REDESIGNING WELLNESS VISITS FOR INTEGRATED PRIMARY CARE
By and large, annual primary care visits should include a deeper dive, leveraging the expertise of the multidisciplinary care team outlined above.
Visits should be personalized based on patient demographics and healthcare needs, and account for different life stages, i.e. puberty versus menopause.
“The visit should include timely conversations with women prior to the onset of key life transitions, such as menopause,” the researchers said. “In addition, primary health care visits should include routine screenings for nonclinical needs, such as food and housing insecurity, homelessness, interpersonal violence, and other social needs.”
Central to these efforts will be the patient-provider relationship, which clinicians should also build during these annual visits.
Virtual care tools, like video visits, present the opportunity for the patient and provider to continue this relationship between annual wellness visits, the researchers added.
Of course, designing a deep and holistic visit will not be easy, and it does not wholly fit into the current model for primary care. New care delivery and reimbursement models would help providers transition to these deeper visits.

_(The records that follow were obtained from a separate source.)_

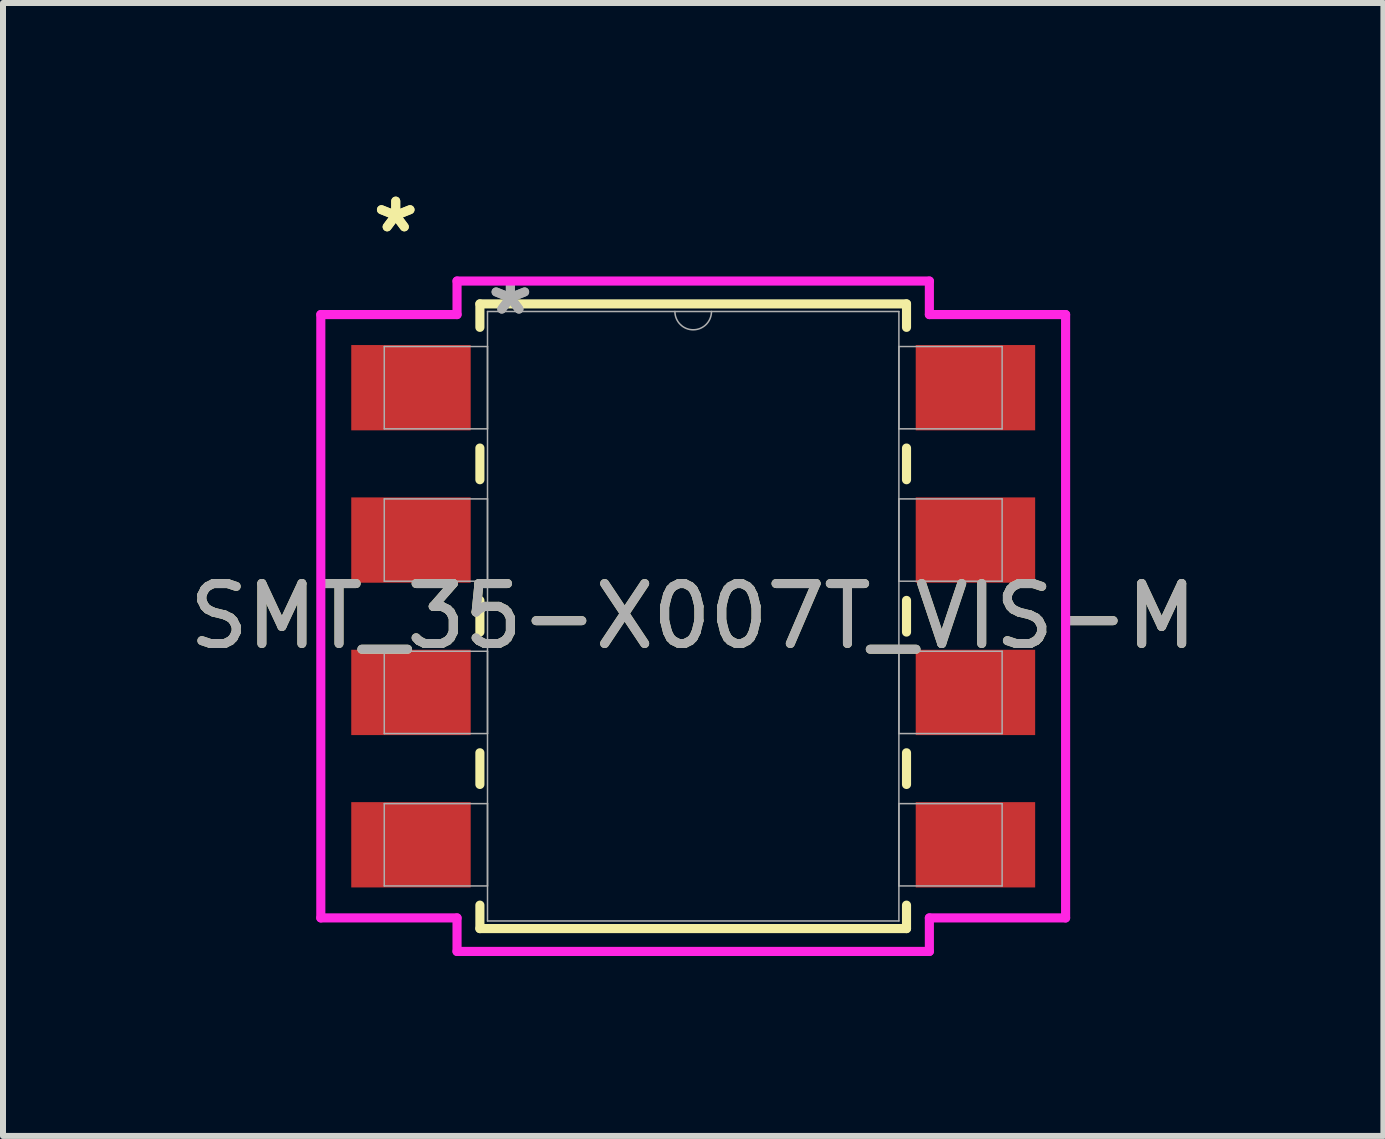
<source format=kicad_pcb>
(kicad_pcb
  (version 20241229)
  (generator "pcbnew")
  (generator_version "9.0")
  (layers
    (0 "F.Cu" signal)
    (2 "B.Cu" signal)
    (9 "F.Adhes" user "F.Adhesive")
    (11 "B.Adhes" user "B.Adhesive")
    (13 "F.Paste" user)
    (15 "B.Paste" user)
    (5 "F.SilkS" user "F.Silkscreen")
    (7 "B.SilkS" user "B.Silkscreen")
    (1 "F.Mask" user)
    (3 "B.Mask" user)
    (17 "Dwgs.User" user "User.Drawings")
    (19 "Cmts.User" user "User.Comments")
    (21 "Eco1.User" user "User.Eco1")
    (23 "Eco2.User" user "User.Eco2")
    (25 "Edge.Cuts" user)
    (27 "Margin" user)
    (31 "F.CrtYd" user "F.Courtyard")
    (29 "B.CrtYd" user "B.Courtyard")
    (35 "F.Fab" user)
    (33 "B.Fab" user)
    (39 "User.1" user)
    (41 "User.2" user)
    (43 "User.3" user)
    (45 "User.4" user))
  (footprint "SMT_35-X007T_VIS-M"
    (layer "F.Cu")
    (at 8.506 7.223)
    (property "Reference" "SMT_35-X007T_VIS-M" (at 0 0 0) (unlocked yes) (layer "F.SilkS") (effects (font (size 1 1) (thickness 0.15))))
    (attr smd)
    (fp_line (start -3.556 -5.207) (end -3.556 -4.816) (stroke (width 0.152) (type solid)) (layer "F.SilkS"))
    (fp_line (start -3.556 -2.804) (end -3.556 -2.276) (stroke (width 0.152) (type solid)) (layer "F.SilkS"))
    (fp_line (start -3.556 -0.264) (end -3.556 0.264) (stroke (width 0.152) (type solid)) (layer "F.SilkS"))
    (fp_line (start -3.556 2.276) (end -3.556 2.804) (stroke (width 0.152) (type solid)) (layer "F.SilkS"))
    (fp_line (start -3.556 4.816) (end -3.556 5.207) (stroke (width 0.152) (type solid)) (layer "F.SilkS"))
    (fp_line (start -3.556 5.207) (end 3.556 5.207) (stroke (width 0.152) (type solid)) (layer "F.SilkS"))
    (fp_line (start 3.556 -5.207) (end -3.556 -5.207) (stroke (width 0.152) (type solid)) (layer "F.SilkS"))
    (fp_line (start 3.556 -4.816) (end 3.556 -5.207) (stroke (width 0.152) (type solid)) (layer "F.SilkS"))
    (fp_line (start 3.556 -2.276) (end 3.556 -2.804) (stroke (width 0.152) (type solid)) (layer "F.SilkS"))
    (fp_line (start 3.556 0.264) (end 3.556 -0.264) (stroke (width 0.152) (type solid)) (layer "F.SilkS"))
    (fp_line (start 3.556 2.804) (end 3.556 2.276) (stroke (width 0.152) (type solid)) (layer "F.SilkS"))
    (fp_line (start 3.556 5.207) (end 3.556 4.816) (stroke (width 0.152) (type solid)) (layer "F.SilkS"))
    (fp_line (start -6.208 -5.029) (end -3.937 -5.029) (stroke (width 0.152) (type solid)) (layer "F.CrtYd"))
    (fp_line (start -6.208 5.029) (end -6.208 -5.029) (stroke (width 0.152) (type solid)) (layer "F.CrtYd"))
    (fp_line (start -6.208 5.029) (end -3.937 5.029) (stroke (width 0.152) (type solid)) (layer "F.CrtYd"))
    (fp_line (start -3.937 -5.588) (end 3.937 -5.588) (stroke (width 0.152) (type solid)) (layer "F.CrtYd"))
    (fp_line (start -3.937 -5.029) (end -3.937 -5.588) (stroke (width 0.152) (type solid)) (layer "F.CrtYd"))
    (fp_line (start -3.937 5.588) (end -3.937 5.029) (stroke (width 0.152) (type solid)) (layer "F.CrtYd"))
    (fp_line (start 3.937 -5.588) (end 3.937 -5.029) (stroke (width 0.152) (type solid)) (layer "F.CrtYd"))
    (fp_line (start 3.937 5.029) (end 3.937 5.588) (stroke (width 0.152) (type solid)) (layer "F.CrtYd"))
    (fp_line (start 3.937 5.588) (end -3.937 5.588) (stroke (width 0.152) (type solid)) (layer "F.CrtYd"))
    (fp_line (start 6.208 -5.029) (end 3.937 -5.029) (stroke (width 0.152) (type solid)) (layer "F.CrtYd"))
    (fp_line (start 6.208 -5.029) (end 6.208 5.029) (stroke (width 0.152) (type solid)) (layer "F.CrtYd"))
    (fp_line (start 6.208 5.029) (end 3.937 5.029) (stroke (width 0.152) (type solid)) (layer "F.CrtYd"))
    (fp_line (start -5.15 -4.496) (end -5.15 -3.124) (stroke (width 0.025) (type solid)) (layer "F.Fab"))
    (fp_line (start -5.15 -3.124) (end -3.429 -3.124) (stroke (width 0.025) (type solid)) (layer "F.Fab"))
    (fp_line (start -5.15 -1.956) (end -5.15 -0.584) (stroke (width 0.025) (type solid)) (layer "F.Fab"))
    (fp_line (start -5.15 -0.584) (end -3.429 -0.584) (stroke (width 0.025) (type solid)) (layer "F.Fab"))
    (fp_line (start -5.15 0.584) (end -5.15 1.956) (stroke (width 0.025) (type solid)) (layer "F.Fab"))
    (fp_line (start -5.15 1.956) (end -3.429 1.956) (stroke (width 0.025) (type solid)) (layer "F.Fab"))
    (fp_line (start -5.15 3.124) (end -5.15 4.496) (stroke (width 0.025) (type solid)) (layer "F.Fab"))
    (fp_line (start -5.15 4.496) (end -3.429 4.496) (stroke (width 0.025) (type solid)) (layer "F.Fab"))
    (fp_line (start -3.429 -5.08) (end -3.429 5.08) (stroke (width 0.025) (type solid)) (layer "F.Fab"))
    (fp_line (start -3.429 -4.496) (end -5.15 -4.496) (stroke (width 0.025) (type solid)) (layer "F.Fab"))
    (fp_line (start -3.429 -3.124) (end -3.429 -4.496) (stroke (width 0.025) (type solid)) (layer "F.Fab"))
    (fp_line (start -3.429 -1.956) (end -5.15 -1.956) (stroke (width 0.025) (type solid)) (layer "F.Fab"))
    (fp_line (start -3.429 -0.584) (end -3.429 -1.956) (stroke (width 0.025) (type solid)) (layer "F.Fab"))
    (fp_line (start -3.429 0.584) (end -5.15 0.584) (stroke (width 0.025) (type solid)) (layer "F.Fab"))
    (fp_line (start -3.429 1.956) (end -3.429 0.584) (stroke (width 0.025) (type solid)) (layer "F.Fab"))
    (fp_line (start -3.429 3.124) (end -5.15 3.124) (stroke (width 0.025) (type solid)) (layer "F.Fab"))
    (fp_line (start -3.429 4.496) (end -3.429 3.124) (stroke (width 0.025) (type solid)) (layer "F.Fab"))
    (fp_line (start -3.429 5.08) (end 3.429 5.08) (stroke (width 0.025) (type solid)) (layer "F.Fab"))
    (fp_line (start 3.429 -5.08) (end -3.429 -5.08) (stroke (width 0.025) (type solid)) (layer "F.Fab"))
    (fp_line (start 3.429 -4.496) (end 3.429 -3.124) (stroke (width 0.025) (type solid)) (layer "F.Fab"))
    (fp_line (start 3.429 -3.124) (end 5.15 -3.124) (stroke (width 0.025) (type solid)) (layer "F.Fab"))
    (fp_line (start 3.429 -1.956) (end 3.429 -0.584) (stroke (width 0.025) (type solid)) (layer "F.Fab"))
    (fp_line (start 3.429 -0.584) (end 5.15 -0.584) (stroke (width 0.025) (type solid)) (layer "F.Fab"))
    (fp_line (start 3.429 0.584) (end 3.429 1.956) (stroke (width 0.025) (type solid)) (layer "F.Fab"))
    (fp_line (start 3.429 1.956) (end 5.15 1.956) (stroke (width 0.025) (type solid)) (layer "F.Fab"))
    (fp_line (start 3.429 3.124) (end 3.429 4.496) (stroke (width 0.025) (type solid)) (layer "F.Fab"))
    (fp_line (start 3.429 4.496) (end 5.15 4.496) (stroke (width 0.025) (type solid)) (layer "F.Fab"))
    (fp_line (start 3.429 5.08) (end 3.429 -5.08) (stroke (width 0.025) (type solid)) (layer "F.Fab"))
    (fp_line (start 5.15 -4.496) (end 3.429 -4.496) (stroke (width 0.025) (type solid)) (layer "F.Fab"))
    (fp_line (start 5.15 -3.124) (end 5.15 -4.496) (stroke (width 0.025) (type solid)) (layer "F.Fab"))
    (fp_line (start 5.15 -1.956) (end 3.429 -1.956) (stroke (width 0.025) (type solid)) (layer "F.Fab"))
    (fp_line (start 5.15 -0.584) (end 5.15 -1.956) (stroke (width 0.025) (type solid)) (layer "F.Fab"))
    (fp_line (start 5.15 0.584) (end 3.429 0.584) (stroke (width 0.025) (type solid)) (layer "F.Fab"))
    (fp_line (start 5.15 1.956) (end 5.15 0.584) (stroke (width 0.025) (type solid)) (layer "F.Fab"))
    (fp_line (start 5.15 3.124) (end 3.429 3.124) (stroke (width 0.025) (type solid)) (layer "F.Fab"))
    (fp_line (start 5.15 4.496) (end 5.15 3.124) (stroke (width 0.025) (type solid)) (layer "F.Fab"))
    (fp_arc (start 0.3048 -5.08) (mid 0 -4.7752) (end -0.3048 -5.08) (stroke (width 0.0254) (type solid)) (layer "F.Fab"))
    (fp_text user "*" (at -4.959 -6.375 0) (unlocked yes) (layer "F.SilkS") (effects (font (size 1 1) (thickness 0.15))))
    (fp_text user "*" (at -4.959 -6.375 0) (layer "F.SilkS") (effects (font (size 1 1) (thickness 0.15))))
    (fp_text user "*" (at -3.048 -5.004 0) (unlocked yes) (layer "F.Fab") (effects (font (size 1 1) (thickness 0.15))))
    (fp_text user "${REFERENCE}" (at 0 0 0) (unlocked yes) (layer "F.Fab") (effects (font (size 1 1) (thickness 0.15))))
    (fp_text user "*" (at -3.048 -5.004 0) (layer "F.Fab") (effects (font (size 1 1) (thickness 0.15))))
    (pad "1" smd rect (at -4.705 -3.81) (size 1.991 1.422) (layers "F.Cu" "F.Mask" "F.Paste"))
    (pad "2" smd rect (at -4.705 -1.27) (size 1.991 1.422) (layers "F.Cu" "F.Mask" "F.Paste"))
    (pad "3" smd rect (at -4.705 1.27) (size 1.991 1.422) (layers "F.Cu" "F.Mask" "F.Paste"))
    (pad "4" smd rect (at -4.705 3.81) (size 1.991 1.422) (layers "F.Cu" "F.Mask" "F.Paste"))
    (pad "5" smd rect (at 4.705 3.81) (size 1.991 1.422) (layers "F.Cu" "F.Mask" "F.Paste"))
    (pad "6" smd rect (at 4.705 1.27) (size 1.991 1.422) (layers "F.Cu" "F.Mask" "F.Paste"))
    (pad "7" smd rect (at 4.705 -1.27) (size 1.991 1.422) (layers "F.Cu" "F.Mask" "F.Paste"))
    (pad "8" smd rect (at 4.705 -3.81) (size 1.991 1.422) (layers "F.Cu" "F.Mask" "F.Paste")))
  (gr_rect
    (start -3 -3)
    (end 20.012 15.887)
    (stroke (width 0.1) (type default))
    (fill no)
    (layer "Edge.Cuts")))
</source>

More specifically, full or partial capitation models as part of the patient-centered medical home (PCMH) could reimburse providers for the time spent in a deep, empathic patient visit rather than simply volume of services rendered.
EXPANDED USE OF DIGITAL HEALTH IN PRIMARY CARE
The healthcare industry has seen exponential growth in development and adoption of various virtual health models, including remote patient monitoring technologies, telemedicine, and patient-facing mobile health management apps. These tools may be integrated into the primary care setting to expand scope of care.
The time is ripe for this, the researchers said. Patients and providers alike have never been more poised to integrated digital health into primary care, as made evident by the telehealth boom at the onset of the COVID-19 pandemic. If permitted to continue moving forward, these types of technologies will seriously improve convenient access to care.
“While digitally enabled primary health care models have tremendous potential, much work is needed to continuously evaluate and demonstrate their efficacy and impact,” the researchers noted.
“Moreover, most innovations are currently only available to a limited subset of the population that can pay out-of-pocket or is commercially insured. Moving forward, these ventures must seek to expand the reach of proven models to lower-income populations.”
POLICYMAKERS, PAYERS, AND INVESTORS
There is also room for healthcare policymakers, payers, and investors to disrupt the system. Efforts to expand Medicaid, invest in federally qualified health centers (FQHCs), restructure primary care reimbursement, and require more diversity in clinical leadership are all at the disposal for policymakers and payers.
At the same time, healthcare entrepreneurs and investors can tip the industry on its head, creating new entry points and innovations to equitably expand access to primary care. Promoting equal representation in leadership positions and carefully awarding grant funding will also push closer to health equity.